Моя карьера внутри американского разведывательного сообщества[2] продолжалась каких-нибудь неполных семь лет – что, к моему удивлению, всего на год больше, чем те годы, которые я вынужден был провести на чужбине, в стране, которую я не выбирал. В тот семилетний отрезок времени тем не менее я успел поучаствовать в самом важном для истории американского шпионажа процессе – в переходе от целенаправленного наблюдения за отдельными индивидами к массовому слежению за населением в целом. В своей работе я поспособствовал тому, чтобы одно правительство могло собрать в своих руках все сведения о цифровой коммуникации по всему миру, могло хранить ее сколь угодно долго и по своему желанию могло осуществлять в ней поиск.
После 11 сентября все американское разведсообщество терзалось чувством вины за то, что не смогло справиться с защитой собственной безопасности, за то, что оно допустило самое разрушительное и деструктивное нападение на страну после Перл-Харбора. В качестве ответной меры его руководители приняли решение создать такую систему, которая уже никогда и ни при каких условиях не даст захватить их врасплох. В основании этой системы должны были находиться компьютерные технологии – достаточно чуждая вещь для их армии крупнейших авторитетов в области политических наук и мастеров делового администрирования. Двери в большинство засекреченных учреждений органов разведки широко распахнулись перед молодыми технарями вроде меня. Гикам выпал шанс вознестись над целым миром!
Если я что и понимал в этом мире, так это компьютеры – и поэтому мой карьерный рост шел быстрыми темпами. В двадцать два года я получил свой первый допуск к секретным сведениям по линии Агентства национальной безопасности, занимая при этом самую низшую должность в структуре организации. А менее чем через год я уже работал в ЦРУ в качестве системного инженера, имея неограниченный доступ к некоторым из наиболее уязвимых сетей на планете. Единственным начальником надо мной был тогда парень, всю дорогу читавший на работе книжки Роберта Ладлэма[3] и Тома Клэнси[4] в мягкой обложке. Наши агентства огульно нарушали собственные правила привлечения к своей деятельности технических талантов. Обычно там не брали на работу никого без степени бакалавра или – уже позднее – хотя бы диплома младшего специалиста, а ни того, ни другого у меня не было. По большому счету, я не должен был даже приближаться к зданию.
В 2007–2009 годах я, как один из редких специалистов по современным технологиям, был переведен в Женеву для работы под дипломатическим прикрытием при посольстве США. Моей задачей было участвовать в модернизации ЦРУ и переводить онлайн европейские базы США, оцифровав и автоматизировав разветвленную сеть, посредством которой правительство США осуществляет свою шпионскую деятельность. Мое поколение не просто вывело всю работу разведок на принципиально новый инженерный уровень: нам выпало целиком по-новому сформулировать суть разведдеятельности. Ибо в нашем случае она не сводилась к тайным встречам и тайниковым закладкам.

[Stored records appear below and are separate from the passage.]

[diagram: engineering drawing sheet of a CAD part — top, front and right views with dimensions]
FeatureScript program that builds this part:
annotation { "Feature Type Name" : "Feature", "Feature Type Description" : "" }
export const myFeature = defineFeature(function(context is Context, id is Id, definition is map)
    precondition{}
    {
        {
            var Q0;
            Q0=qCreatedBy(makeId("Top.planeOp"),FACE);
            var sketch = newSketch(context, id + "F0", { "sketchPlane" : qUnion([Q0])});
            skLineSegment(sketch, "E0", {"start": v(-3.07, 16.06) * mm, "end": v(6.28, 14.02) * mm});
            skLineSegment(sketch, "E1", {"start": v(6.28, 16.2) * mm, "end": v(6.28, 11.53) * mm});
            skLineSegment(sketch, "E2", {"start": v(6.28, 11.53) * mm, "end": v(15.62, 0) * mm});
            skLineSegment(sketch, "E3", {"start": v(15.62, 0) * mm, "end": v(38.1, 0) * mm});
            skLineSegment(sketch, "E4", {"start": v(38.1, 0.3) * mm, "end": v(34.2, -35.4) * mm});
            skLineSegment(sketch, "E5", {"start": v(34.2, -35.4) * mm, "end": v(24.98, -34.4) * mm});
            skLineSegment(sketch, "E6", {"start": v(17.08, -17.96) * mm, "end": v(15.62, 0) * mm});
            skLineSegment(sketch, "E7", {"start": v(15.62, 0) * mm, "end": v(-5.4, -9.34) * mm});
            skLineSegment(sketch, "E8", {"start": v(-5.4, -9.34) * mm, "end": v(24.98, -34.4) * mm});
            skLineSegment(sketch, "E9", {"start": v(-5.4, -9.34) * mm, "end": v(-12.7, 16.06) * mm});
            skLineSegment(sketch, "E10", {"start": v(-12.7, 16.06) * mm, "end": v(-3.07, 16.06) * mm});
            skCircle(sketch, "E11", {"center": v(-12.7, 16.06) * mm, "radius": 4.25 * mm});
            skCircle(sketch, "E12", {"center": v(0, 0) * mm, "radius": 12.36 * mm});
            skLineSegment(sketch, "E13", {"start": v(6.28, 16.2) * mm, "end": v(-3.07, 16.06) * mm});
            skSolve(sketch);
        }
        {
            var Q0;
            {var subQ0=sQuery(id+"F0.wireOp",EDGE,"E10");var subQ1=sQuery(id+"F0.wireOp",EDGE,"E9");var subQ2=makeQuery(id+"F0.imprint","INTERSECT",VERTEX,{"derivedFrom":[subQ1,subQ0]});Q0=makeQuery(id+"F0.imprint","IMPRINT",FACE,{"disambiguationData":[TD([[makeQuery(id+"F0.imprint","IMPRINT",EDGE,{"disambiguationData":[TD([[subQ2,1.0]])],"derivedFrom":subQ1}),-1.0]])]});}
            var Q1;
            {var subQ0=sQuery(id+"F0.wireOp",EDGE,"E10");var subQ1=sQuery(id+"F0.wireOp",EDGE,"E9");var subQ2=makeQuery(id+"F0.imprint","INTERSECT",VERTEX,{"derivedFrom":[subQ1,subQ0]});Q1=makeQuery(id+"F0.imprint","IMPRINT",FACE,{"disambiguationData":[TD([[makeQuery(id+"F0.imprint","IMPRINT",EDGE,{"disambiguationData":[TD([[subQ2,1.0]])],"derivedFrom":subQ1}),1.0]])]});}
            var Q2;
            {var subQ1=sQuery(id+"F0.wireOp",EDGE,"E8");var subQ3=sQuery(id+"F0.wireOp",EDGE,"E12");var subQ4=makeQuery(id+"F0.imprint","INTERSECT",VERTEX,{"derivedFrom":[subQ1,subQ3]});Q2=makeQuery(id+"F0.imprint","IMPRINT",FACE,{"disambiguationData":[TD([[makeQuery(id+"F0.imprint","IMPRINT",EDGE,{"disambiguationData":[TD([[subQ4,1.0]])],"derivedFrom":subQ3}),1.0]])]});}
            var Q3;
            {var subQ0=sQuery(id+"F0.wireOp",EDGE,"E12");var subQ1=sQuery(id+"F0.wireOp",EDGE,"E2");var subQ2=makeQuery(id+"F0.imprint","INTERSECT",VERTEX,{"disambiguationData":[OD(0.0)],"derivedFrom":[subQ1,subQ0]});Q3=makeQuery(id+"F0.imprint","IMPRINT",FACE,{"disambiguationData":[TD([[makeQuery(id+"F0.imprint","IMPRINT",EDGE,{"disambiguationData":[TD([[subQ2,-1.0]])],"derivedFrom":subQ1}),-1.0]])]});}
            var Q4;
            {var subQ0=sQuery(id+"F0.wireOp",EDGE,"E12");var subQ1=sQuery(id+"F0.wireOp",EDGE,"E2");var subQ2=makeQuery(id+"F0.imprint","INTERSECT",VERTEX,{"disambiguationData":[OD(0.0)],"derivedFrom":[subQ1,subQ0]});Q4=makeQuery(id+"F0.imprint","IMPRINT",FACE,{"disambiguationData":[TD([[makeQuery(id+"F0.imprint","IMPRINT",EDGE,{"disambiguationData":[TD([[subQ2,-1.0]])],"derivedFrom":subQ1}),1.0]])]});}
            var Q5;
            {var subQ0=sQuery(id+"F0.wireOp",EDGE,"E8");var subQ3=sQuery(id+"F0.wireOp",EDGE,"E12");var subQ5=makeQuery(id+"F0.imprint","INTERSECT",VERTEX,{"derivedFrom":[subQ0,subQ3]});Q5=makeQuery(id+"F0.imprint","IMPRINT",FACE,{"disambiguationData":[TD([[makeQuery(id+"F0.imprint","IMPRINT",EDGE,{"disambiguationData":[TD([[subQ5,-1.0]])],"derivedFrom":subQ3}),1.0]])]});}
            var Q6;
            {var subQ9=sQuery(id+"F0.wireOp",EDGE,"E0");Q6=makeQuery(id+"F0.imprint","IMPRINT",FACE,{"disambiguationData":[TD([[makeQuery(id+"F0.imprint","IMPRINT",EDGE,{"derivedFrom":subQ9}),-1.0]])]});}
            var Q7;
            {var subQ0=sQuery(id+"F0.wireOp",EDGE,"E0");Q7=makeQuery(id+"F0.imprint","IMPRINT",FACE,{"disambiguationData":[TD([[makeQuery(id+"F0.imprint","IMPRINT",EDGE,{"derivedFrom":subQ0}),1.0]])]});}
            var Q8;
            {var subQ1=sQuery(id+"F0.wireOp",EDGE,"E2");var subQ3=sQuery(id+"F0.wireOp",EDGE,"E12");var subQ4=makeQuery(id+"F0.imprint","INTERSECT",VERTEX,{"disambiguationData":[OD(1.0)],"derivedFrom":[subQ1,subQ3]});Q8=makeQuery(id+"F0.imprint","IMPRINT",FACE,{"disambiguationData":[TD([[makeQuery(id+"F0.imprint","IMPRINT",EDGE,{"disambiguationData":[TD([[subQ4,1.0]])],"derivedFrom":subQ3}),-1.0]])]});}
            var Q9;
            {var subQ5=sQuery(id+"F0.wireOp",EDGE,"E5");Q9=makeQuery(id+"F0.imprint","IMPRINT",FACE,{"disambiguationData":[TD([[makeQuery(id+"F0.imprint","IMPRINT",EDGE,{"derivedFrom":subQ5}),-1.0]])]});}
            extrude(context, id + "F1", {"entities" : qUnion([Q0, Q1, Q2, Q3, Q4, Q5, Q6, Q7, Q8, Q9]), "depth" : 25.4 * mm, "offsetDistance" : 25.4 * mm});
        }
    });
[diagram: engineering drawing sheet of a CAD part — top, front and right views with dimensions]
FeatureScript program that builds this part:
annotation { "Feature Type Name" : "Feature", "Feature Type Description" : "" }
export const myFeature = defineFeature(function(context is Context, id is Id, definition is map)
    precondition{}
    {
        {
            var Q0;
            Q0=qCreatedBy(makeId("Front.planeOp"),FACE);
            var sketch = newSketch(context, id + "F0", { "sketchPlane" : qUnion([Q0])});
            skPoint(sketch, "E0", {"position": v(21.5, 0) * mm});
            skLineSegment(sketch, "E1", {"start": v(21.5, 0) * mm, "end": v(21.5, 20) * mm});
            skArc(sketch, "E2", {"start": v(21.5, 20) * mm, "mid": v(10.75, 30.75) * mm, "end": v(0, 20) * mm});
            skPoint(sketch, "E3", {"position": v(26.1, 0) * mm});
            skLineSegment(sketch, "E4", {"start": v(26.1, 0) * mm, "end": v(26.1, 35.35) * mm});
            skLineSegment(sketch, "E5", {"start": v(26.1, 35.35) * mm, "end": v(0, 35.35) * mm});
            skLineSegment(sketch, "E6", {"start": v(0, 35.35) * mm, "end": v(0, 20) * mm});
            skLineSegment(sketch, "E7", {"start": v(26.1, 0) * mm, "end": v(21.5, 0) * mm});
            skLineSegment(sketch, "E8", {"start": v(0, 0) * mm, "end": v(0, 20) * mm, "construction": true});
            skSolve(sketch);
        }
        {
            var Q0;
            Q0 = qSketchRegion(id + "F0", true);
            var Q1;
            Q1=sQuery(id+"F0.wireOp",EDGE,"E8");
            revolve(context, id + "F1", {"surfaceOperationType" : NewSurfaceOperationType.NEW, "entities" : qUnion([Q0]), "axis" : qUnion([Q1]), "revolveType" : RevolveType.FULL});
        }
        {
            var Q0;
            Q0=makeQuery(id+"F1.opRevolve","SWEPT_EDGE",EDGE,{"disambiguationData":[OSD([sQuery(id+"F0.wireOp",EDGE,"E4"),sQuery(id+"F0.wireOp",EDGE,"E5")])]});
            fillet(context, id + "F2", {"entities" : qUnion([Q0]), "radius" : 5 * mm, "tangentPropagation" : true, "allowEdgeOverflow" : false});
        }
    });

Для нас разведка – это сбор компьютерных данных.
К двадцати шести годам я номинально числился сотрудником компании Dell, однако на самом деле был снова занят работой для АНБ. Договор с фирмой служил для меня только прикрытием – как, в общем-то, и для всех технических сотрудников моего ранга, трудившихся вместе со мной. Меня послали в Японию, где я поспособствовал созданию того, что со временем выросло в глобальный резервный массив данных для всего агентства. Он представлял собой колоссальную систему тайных сетей, это гарантировало – даже в случае, если бы штаб-квартира АНБ взрывом атомной бомбы была стерта в ядерную пыль, – что никакая информация не будет потеряна. Тогда я еще не понимал, что разработка системы, которая обеспечит непрерывное слежение за каждым живущим человеком на Земле, является трагической ошибкой.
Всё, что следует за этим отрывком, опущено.